Upper Arlington City School District Superintendent Jeff Weaver said this week he needed to "put a little context" into a "humorous remark" he made at a public meeting that has been printed and used in anti-levy campaign literature.

Weaver addressed board members and the public at a school board meeting Monday, Oct. 8, at the Central Office.

"Any message needs to be received in the appropriate context," he said. "I responded humorously to my pending retirement by saying it was timely and I was 'getting out while the getting is good.' Those words were used out of context and seemed to imply something negative."

Weaver said he referred to an anti-levy brochure distributed by members of EducateUA, a group campaigning against the district's 5.8-mill operating levy on the Nov. 6 ballot.

The Educate UA brochure states, "Our superintendent with a compensation package that exceeds $270,000 pays nothing toward his retirement while collecting three retirement benefits. It should be no surprise that he stated in an Aug. 21 presentation for Issue 51 that his retirement, scheduled for the end of this school year, is timely. Or as he puts it ... 'I'm getting out while the getting is good.' "

Weaver said at the meeting that he has "devoted 43 serious years to education, with 33 of the 43 years as a superintendent."

"I still have nine months ahead of me as a superintendent, but to have had the ability to devote my last years to Upper Arlington schools and work with the staff has truly been a pleasure," he said. "I think it is best to put a little context into that humorous remark I made. Yes, it will be time to retire after 43 challenging years, but I am very happy to have the ability to finish my career at the finest school district in the country."

Board Vice President Robert Arkin said he had also seen the brochure.

"It is like the old saying, 'no good deed goes unpunished.' I personally think that brochure was a cheap shot," he said. "You have been an exceptional leader and I believe using that remark was unwarranted."

Also at this week's meeting, board members heard from senior Ashley Williams about her service-learning project. Williams began making stylish newspaper necklaces last year as a junior to sell at Global Gallery to support the construction of an orphanage in Bolivia.

The necklaces are made of folded and cut newspaper, strung with fair-trade beads from Bolivia. They sell for $10 each.

She created a Facebook page about the necklaces called Bolivia Children's Fund-Global Gallery.

Williams told school board members she made the first necklaces from newspaper articles describing what people were doing in their communities to have an impact on the world at large.

She said the necklaces were inspired by her attendance at a World Food Prize conference in Iowa at the beginning of her junior year, where she met John Kufuor, former president of Ghana.

That event led to the National Service Learning Conference in Minneapolis last spring.

She said she brought her ideas back to Ohio to a Tedx event held at COSI.
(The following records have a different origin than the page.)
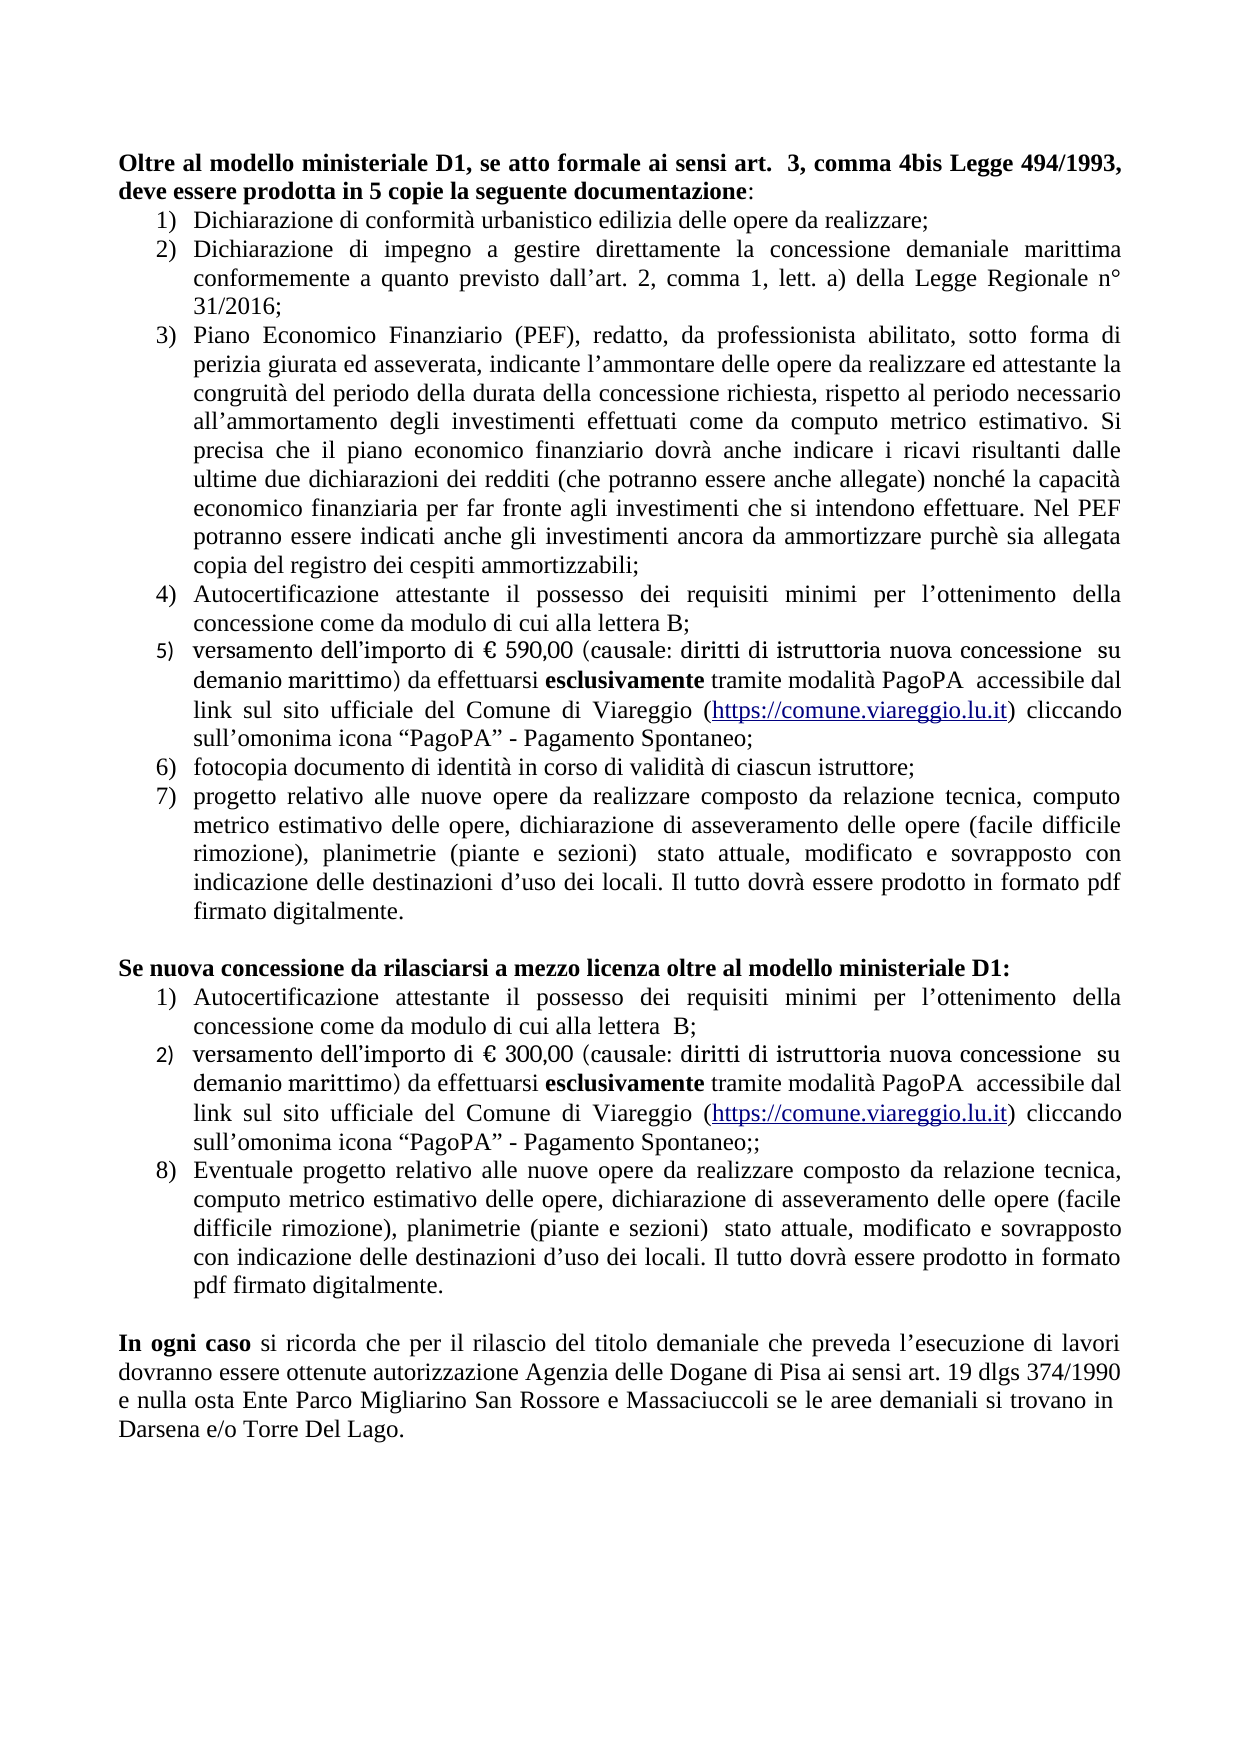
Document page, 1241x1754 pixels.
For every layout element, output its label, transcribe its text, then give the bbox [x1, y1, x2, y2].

list versamento dell’importo di € 300,00 (causale: diritti di istruttoria nuova concessione su demanio marittimo) da effettuarsi esclusivamente tramite modalità PagoPA accessibile dal link sul sito ufficiale del Comune di Viareggio (https://comune.viareggio.lu.it) cliccando sull’omonima icona “PagoPA” - Pagamento Spontaneo;; [156, 1040, 1122, 1156]
text Oltre al modello ministeriale D1, se atto formale ai sensi art. 3, comma 4bis Legge 494/1993, deve essere prodotta in 5 copie la seguente documentazione: [118, 148, 1122, 205]
list Autocertificazione attestante il possesso dei requisiti minimi per l’ottenimento della concessione come da modulo di cui alla lettera B; [156, 579, 1122, 636]
text Se nuova concessione da rilasciarsi a mezzo licenza oltre al modello ministeriale D1: [118, 953, 1122, 982]
list Dichiarazione di conformità urbanistico edilizia delle opere da realizzare; [156, 205, 1122, 234]
list Autocertificazione attestante il possesso dei requisiti minimi per l’ottenimento della concessione come da modulo di cui alla lettera B; [156, 982, 1122, 1040]
list Piano Economico Finanziario (PEF), redatto, da professionista abilitato, sotto forma di perizia giurata ed asseverata, indicante l’ammontare delle opere da realizzare ed attestante la congruità del periodo della durata della concessione richiesta, rispetto al periodo necessario all’ammortamento degli investimenti effettuati come da computo metrico estimativo. Si precisa che il piano economico finanziario dovrà anche indicare i ricavi risultanti dalle ultime due dichiarazioni dei redditi (che potranno essere anche allegate) nonché la capacità economico finanziaria per far fronte agli investimenti che si intendono effettuare. Nel PEF potranno essere indicati anche gli investimenti ancora da ammortizzare purchè sia allegata copia del registro dei cespiti ammortizzabili; [156, 320, 1122, 579]
list progetto relativo alle nuove opere da realizzare composto da relazione tecnica, computo metrico estimativo delle opere, dichiarazione di asseveramento delle opere (facile difficile rimozione), planimetrie (piante e sezioni) stato attuale, modificato e sovrapposto con indicazione delle destinazioni d’uso dei locali. Il tutto dovrà essere prodotto in formato pdf firmato digitalmente. [156, 781, 1122, 925]
text In ogni caso si ricorda che per il rilascio del titolo demaniale che preveda l’esecuzione di lavori dovranno essere ottenute autorizzazione Agenzia delle Dogane di Pisa ai sensi art. 19 dlgs 374/1990 e nulla osta Ente Parco Migliarino San Rossore e Massaciuccoli se le aree demaniali si trovano in Darsena e/o Torre Del Lago. [118, 1328, 1122, 1443]
list Dichiarazione di impegno a gestire direttamente la concessione demaniale marittima conformemente a quanto previsto dall’art. 2, comma 1, lett. a) della Legge Regionale n° 31/2016; [156, 234, 1122, 320]
list Eventuale progetto relativo alle nuove opere da realizzare composto da relazione tecnica, computo metrico estimativo delle opere, dichiarazione di asseveramento delle opere (facile difficile rimozione), planimetrie (piante e sezioni) stato attuale, modificato e sovrapposto con indicazione delle destinazioni d’uso dei locali. Il tutto dovrà essere prodotto in formato pdf firmato digitalmente. [156, 1156, 1122, 1299]
list fotocopia documento di identità in corso di validità di ciascun istruttore; [156, 752, 1122, 781]
list versamento dell’importo di € 590,00 (causale: diritti di istruttoria nuova concessione su demanio marittimo) da effettuarsi esclusivamente tramite modalità PagoPA accessibile dal link sul sito ufficiale del Comune di Viareggio (https://comune.viareggio.lu.it) cliccando sull’omonima icona “PagoPA” - Pagamento Spontaneo; [156, 636, 1122, 752]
"We had to answer the question, 'If the world could use one thing, what would it be?' I thought the world needed more awareness," she said.

After the conference, Williams was invited to serve as high school ambassador of the OSU student organization, Alleviating Poverty Through Entrepreneurship.

She said selling the necklaces netted $1,500 for the orphanage in two months.

"This fall presented an opportunity to speak with Hastings and Jones middle school students and I taught 800 middle school students to make the necklaces," she said. "There are now after-school service-learning clubs at Hastings and Jones. I think it would be really cool if these kids made products of their own to sell for a cause they want to support."

Williams said her necklaces are now being sold at the Wexner Center.

Board president Robin Comfort came to the meeting wearing one of Williams' necklaces.

"After you spoke at Hastings, I must have told 150 people about that day," Comfort said at the meeting. "I'm impressed with your unique experiences and impressed that you have taken it to the next level. I think there is nothing better as an educator than to guide a young person to their passion. You may have enabled Jones and Hastings students to realize they can make a difference in this world."